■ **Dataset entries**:
--------------------

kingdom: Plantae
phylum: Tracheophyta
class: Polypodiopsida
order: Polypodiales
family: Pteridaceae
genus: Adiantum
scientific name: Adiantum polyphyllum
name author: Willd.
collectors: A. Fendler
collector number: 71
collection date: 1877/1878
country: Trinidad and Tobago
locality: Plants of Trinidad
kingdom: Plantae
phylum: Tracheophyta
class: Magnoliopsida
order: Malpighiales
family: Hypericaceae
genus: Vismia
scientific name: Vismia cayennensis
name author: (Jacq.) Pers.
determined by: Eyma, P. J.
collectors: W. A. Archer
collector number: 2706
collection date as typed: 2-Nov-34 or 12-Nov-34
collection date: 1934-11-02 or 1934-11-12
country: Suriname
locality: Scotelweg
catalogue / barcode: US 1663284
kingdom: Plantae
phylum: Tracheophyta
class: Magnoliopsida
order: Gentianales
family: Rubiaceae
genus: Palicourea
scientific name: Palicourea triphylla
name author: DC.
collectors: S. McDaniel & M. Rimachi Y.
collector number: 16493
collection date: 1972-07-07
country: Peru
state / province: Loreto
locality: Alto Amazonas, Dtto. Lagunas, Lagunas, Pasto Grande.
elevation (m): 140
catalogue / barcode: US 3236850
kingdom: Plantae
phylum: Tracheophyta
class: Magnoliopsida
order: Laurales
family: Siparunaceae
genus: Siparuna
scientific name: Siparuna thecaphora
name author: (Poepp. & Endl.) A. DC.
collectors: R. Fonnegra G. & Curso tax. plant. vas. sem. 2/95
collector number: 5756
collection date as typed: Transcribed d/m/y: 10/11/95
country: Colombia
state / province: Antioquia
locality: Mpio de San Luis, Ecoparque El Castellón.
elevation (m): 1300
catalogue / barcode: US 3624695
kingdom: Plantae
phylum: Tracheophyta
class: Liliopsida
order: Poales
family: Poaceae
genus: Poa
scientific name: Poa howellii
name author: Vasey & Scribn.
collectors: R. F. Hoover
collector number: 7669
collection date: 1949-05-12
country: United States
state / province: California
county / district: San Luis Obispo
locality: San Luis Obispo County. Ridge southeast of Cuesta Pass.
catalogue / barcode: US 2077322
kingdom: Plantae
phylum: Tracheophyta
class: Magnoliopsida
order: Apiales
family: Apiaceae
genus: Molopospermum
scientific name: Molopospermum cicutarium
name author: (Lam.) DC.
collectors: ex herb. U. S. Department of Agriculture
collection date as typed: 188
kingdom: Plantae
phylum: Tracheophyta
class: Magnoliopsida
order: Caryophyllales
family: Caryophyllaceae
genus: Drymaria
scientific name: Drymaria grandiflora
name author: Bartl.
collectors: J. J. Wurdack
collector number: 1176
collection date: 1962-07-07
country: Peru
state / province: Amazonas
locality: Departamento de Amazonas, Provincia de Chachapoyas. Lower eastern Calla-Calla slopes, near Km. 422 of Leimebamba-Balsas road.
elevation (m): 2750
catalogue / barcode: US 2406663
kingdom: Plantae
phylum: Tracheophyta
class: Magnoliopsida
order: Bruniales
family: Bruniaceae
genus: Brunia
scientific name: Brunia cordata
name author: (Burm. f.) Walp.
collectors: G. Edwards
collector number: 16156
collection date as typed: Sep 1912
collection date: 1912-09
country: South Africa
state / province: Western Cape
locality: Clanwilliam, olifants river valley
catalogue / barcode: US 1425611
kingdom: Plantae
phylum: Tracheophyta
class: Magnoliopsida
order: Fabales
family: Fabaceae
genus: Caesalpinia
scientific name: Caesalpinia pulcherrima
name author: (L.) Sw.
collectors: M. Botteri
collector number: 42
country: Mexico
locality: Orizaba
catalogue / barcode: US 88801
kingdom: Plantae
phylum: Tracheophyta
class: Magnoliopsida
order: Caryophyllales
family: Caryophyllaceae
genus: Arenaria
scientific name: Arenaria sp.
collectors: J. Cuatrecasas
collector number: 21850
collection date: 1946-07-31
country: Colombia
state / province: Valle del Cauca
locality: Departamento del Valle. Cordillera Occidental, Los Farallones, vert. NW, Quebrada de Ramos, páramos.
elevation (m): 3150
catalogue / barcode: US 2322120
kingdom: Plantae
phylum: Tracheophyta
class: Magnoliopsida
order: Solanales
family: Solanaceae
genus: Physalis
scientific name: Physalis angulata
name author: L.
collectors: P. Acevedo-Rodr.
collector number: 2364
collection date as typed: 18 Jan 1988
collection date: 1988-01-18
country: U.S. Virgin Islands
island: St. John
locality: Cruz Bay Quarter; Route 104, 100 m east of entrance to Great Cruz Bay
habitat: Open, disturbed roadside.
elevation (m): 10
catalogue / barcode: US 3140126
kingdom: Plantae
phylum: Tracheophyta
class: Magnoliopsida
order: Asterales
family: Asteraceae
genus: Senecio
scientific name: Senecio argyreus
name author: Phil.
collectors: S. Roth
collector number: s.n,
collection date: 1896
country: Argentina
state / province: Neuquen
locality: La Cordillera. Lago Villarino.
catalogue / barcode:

--------------------

■ **WHAT YOU NEED TO DO**: Reproduce all of the lines above without any changes.

■ **REPLY**:
kingdom: Plantae
phylum: Tracheophyta
class: Polypodiopsida
order: Polypodiales
family: Pteridaceae
genus: Adiantum
scientific name: Adiantum polyphyllum
name author: Willd.
collectors: A. Fendler
collector number: 71
collection date: 1877/1878
country: Trinidad and Tobago
locality: Plants of Trinidad
kingdom: Plantae
phylum: Tracheophyta
class: Magnoliopsida
order: Malpighiales
family: Hypericaceae
genus: Vismia
scientific name: Vismia cayennensis
name author: (Jacq.) Pers.
determined by: Eyma, P. J.
collectors: W. A. Archer
collector number: 2706
collection date as typed: 2-Nov-34 or 12-Nov-34
collection date: 1934-11-02 or 1934-11-12
country: Suriname
locality: Scotelweg
catalogue / barcode: US 1663284
kingdom: Plantae
phylum: Tracheophyta
class: Magnoliopsida
order: Gentianales
family: Rubiaceae
genus: Palicourea
scientific name: Palicourea triphylla
name author: DC.
collectors: S. McDaniel & M. Rimachi Y.
collector number: 16493
collection date: 1972-07-07
country: Peru
state / province: Loreto
locality: Alto Amazonas, Dtto. Lagunas, Lagunas, Pasto Grande.
elevation (m): 140
catalogue / barcode: US 3236850
kingdom: Plantae
phylum: Tracheophyta
class: Magnoliopsida
order: Laurales
family: Siparunaceae
genus: Siparuna
scientific name: Siparuna thecaphora
name author: (Poepp. & Endl.) A. DC.
collectors: R. Fonnegra G. & Curso tax. plant. vas. sem. 2/95
collector number: 5756
collection date as typed: Transcribed d/m/y: 10/11/95
country: Colombia
state / province: Antioquia
locality: Mpio de San Luis, Ecoparque El Castellón.
elevation (m): 1300
catalogue / barcode: US 3624695
kingdom: Plantae
phylum: Tracheophyta
class: Liliopsida
order: Poales
family: Poaceae
genus: Poa
scientific name: Poa howellii
name author: Vasey & Scribn.
collectors: R. F. Hoover
collector number: 7669
collection date: 1949-05-12
country: United States
state / province: California
county / district: San Luis Obispo
locality: San Luis Obispo County. Ridge southeast of Cuesta Pass.
catalogue / barcode: US 2077322
kingdom: Plantae
phylum: Tracheophyta
class: Magnoliopsida
order: Apiales
family: Apiaceae
genus: Molopospermum
scientific name: Molopospermum cicutarium
name author: (Lam.) DC.
collectors: ex herb. U. S. Department of Agriculture
collection date as typed: 188
kingdom: Plantae
phylum: Tracheophyta
class: Magnoliopsida
order: Caryophyllales
family: Caryophyllaceae
genus: Drymaria
scientific name: Drymaria grandiflora
name author: Bartl.
collectors: J. J. Wurdack
collector number: 1176
collection date: 1962-07-07
country: Peru
state / province: Amazonas
locality: Departamento de Amazonas, Provincia de Chachapoyas. Lower eastern Calla-Calla slopes, near Km. 422 of Leimebamba-Balsas road.
elevation (m): 2750
catalogue / barcode: US 2406663
kingdom: Plantae
phylum: Tracheophyta
class: Magnoliopsida
order: Bruniales
family: Bruniaceae
genus: Brunia
scientific name: Brunia cordata
name author: (Burm. f.) Walp.
collectors: G. Edwards
collector number: 16156
collection date as typed: Sep 1912
collection date: 1912-09
country: South Africa
state / province: Western Cape
locality: Clanwilliam, olifants river valley
catalogue / barcode: US 1425611
kingdom: Plantae
phylum: Tracheophyta
class: Magnoliopsida
order: Fabales
family: Fabaceae
genus: Caesalpinia
scientific name: Caesalpinia pulcherrima
name author: (L.) Sw.
collectors: M. Botteri
collector number: 42
country: Mexico
locality: Orizaba
catalogue / barcode: US 88801
kingdom: Plantae
phylum: Tracheophyta
class: Magnoliopsida
order: Caryophyllales
family: Caryophyllaceae
genus: Arenaria
scientific name: Arenaria sp.
collectors: J. Cuatrecasas
collector number: 21850
collection date: 1946-07-31
country: Colombia
state / province: Valle del Cauca
locality: Departamento del Valle. Cordillera Occidental, Los Farallones, vert. NW, Quebrada de Ramos, páramos.
elevation (m): 3150
catalogue / barcode: US 2322120
kingdom: Plantae
phylum: Tracheophyta
class: Magnoliopsida
order: Solanales
family: Solanaceae
genus: Physalis
scientific name: Physalis angulata
name author: L.
collectors: P. Acevedo-Rodr.
collector number: 2364
collection date as typed: 18 Jan 1988
collection date: 1988-01-18
country: U.S. Virgin Islands
island: St. John
locality: Cruz Bay Quarter; Route 104, 100 m east of entrance to Great Cruz Bay
habitat: Open, disturbed roadside.
elevation (m): 10
catalogue / barcode: US 3140126
kingdom: Plantae
phylum: Tracheophyta
class: Magnoliopsida
order: Asterales
family: Asteraceae
genus: Senecio
scientific name: Senecio argyreus
name author: Phil.
collectors: S. Roth
collector number: s.n,
collection date: 1896
country: Argentina
state / province: Neuquen
locality: La Cordillera. Lago Villarino.
catalogue / barcode:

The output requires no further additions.